▸ **AVAILABLE RECORDS**:
________________

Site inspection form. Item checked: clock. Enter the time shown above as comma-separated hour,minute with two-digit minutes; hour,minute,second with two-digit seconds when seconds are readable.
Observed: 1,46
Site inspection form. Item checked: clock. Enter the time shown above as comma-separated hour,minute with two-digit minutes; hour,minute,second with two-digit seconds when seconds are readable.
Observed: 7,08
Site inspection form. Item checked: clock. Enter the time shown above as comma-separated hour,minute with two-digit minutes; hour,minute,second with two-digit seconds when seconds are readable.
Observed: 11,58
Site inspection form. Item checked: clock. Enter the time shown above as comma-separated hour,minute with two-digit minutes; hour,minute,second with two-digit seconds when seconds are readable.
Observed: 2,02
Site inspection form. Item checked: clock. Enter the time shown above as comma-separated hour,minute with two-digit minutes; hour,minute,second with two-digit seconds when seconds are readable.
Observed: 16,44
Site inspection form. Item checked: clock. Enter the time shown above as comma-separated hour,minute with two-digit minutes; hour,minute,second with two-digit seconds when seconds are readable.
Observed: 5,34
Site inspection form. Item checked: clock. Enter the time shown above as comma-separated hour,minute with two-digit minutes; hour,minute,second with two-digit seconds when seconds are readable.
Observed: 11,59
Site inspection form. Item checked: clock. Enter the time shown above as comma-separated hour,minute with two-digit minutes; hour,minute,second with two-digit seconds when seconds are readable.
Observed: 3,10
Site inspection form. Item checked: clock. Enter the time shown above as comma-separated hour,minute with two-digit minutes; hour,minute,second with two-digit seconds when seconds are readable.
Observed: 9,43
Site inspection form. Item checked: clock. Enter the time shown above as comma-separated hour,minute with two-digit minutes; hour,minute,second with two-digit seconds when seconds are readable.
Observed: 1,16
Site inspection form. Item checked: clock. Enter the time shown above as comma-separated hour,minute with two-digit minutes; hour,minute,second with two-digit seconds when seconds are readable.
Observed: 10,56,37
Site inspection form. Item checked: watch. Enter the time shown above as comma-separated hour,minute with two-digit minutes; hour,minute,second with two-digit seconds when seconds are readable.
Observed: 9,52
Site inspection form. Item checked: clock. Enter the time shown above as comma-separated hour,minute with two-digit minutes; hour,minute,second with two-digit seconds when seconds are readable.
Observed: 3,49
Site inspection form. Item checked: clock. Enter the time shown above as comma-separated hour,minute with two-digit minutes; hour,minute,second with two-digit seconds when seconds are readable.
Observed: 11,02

________________

Pick out every line of the material above that contains the word "watch", and copy each such line in full.

▸ **OUTPUT OF THE TASK**:
Site inspection form. Item checked: watch. Enter the time shown above as comma-separated hour,minute with two-digit minutes; hour,minute,second with two-digit seconds when seconds are readable.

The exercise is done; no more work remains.